Sam picked up the other half of the sandwich and put it to his mouth. Raw rage rose up in Jesse, choking off his ability to be reasonable or sane or to even breathe. He could deal with the other shit, but no one- not even Sam, walked in there and called Sydney Skydney. He used to call her that all the time when they were kids, but that was a big hell no and Jesse was like a bull waiting for that red flag to be waved in front of his face.
Before he even knew what he was doing, he reached out and knocked the damn sandwich out of Sam’s hand. It hit the floor, spraying mustard, mayo, cheese, and salami all over the hardwood and up the side of the couch.
“Get the hell out,” he ground out. “Now.”
“Aw, come on, I was just having a bit of fun. It’s true. It’s true and you know it and that’s why you’re getting your damn panties in a twist.”

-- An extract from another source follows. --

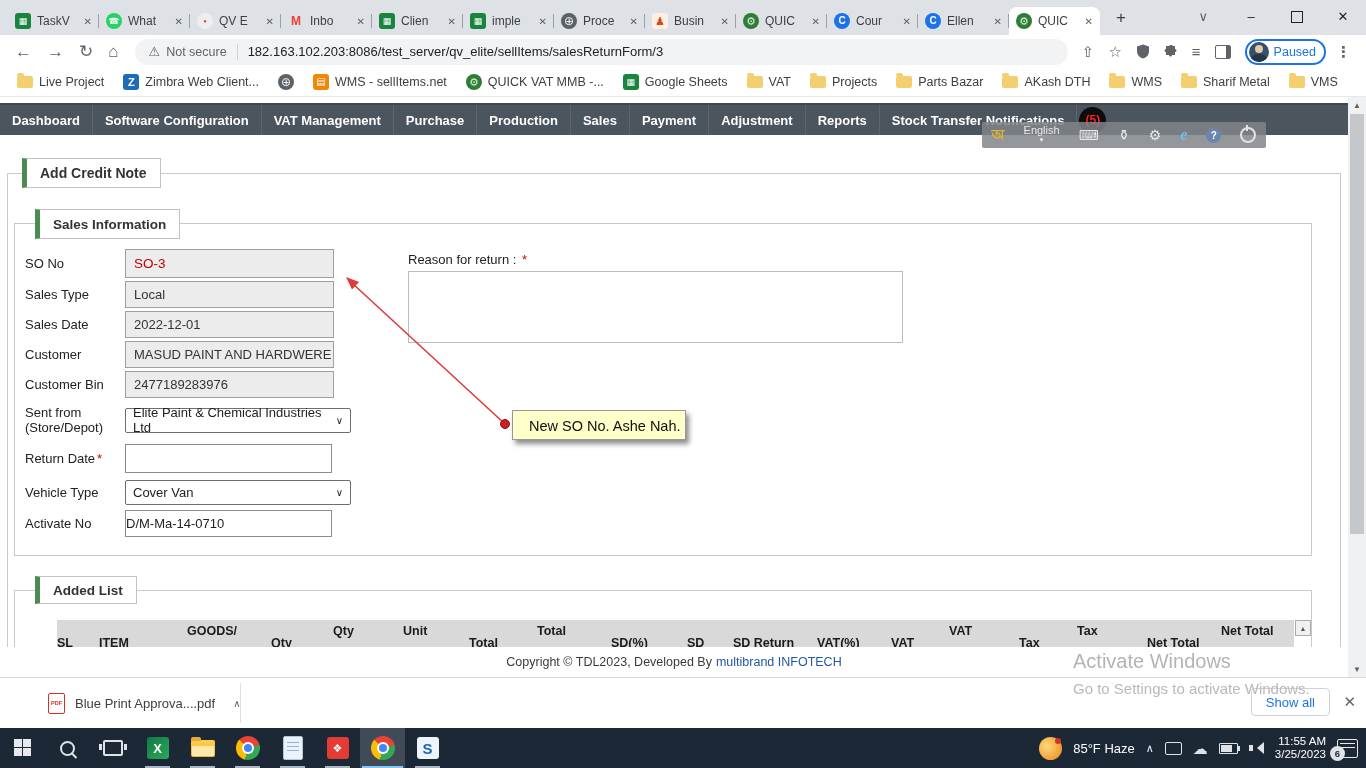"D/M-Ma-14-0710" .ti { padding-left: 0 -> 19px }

Jesse sat back on the couch. He realized that he’d spilled his beer down his shirt and that only made him more pissed off. It was on the tip of his tongue to ask his brother why he couldn’t just get his shit together, stop leaching off their parents- which was really leaching off of him, because he was the one who had given them the money to retire, paid them back for all they’d done for him- and grow the fuck up, but he bit it back.
Sam knew. He knew that he’d screwed up his life in a big way. He didn’t know how to fix it and even though Jesse didn’t want to feel sorry for the guy, he kind of did.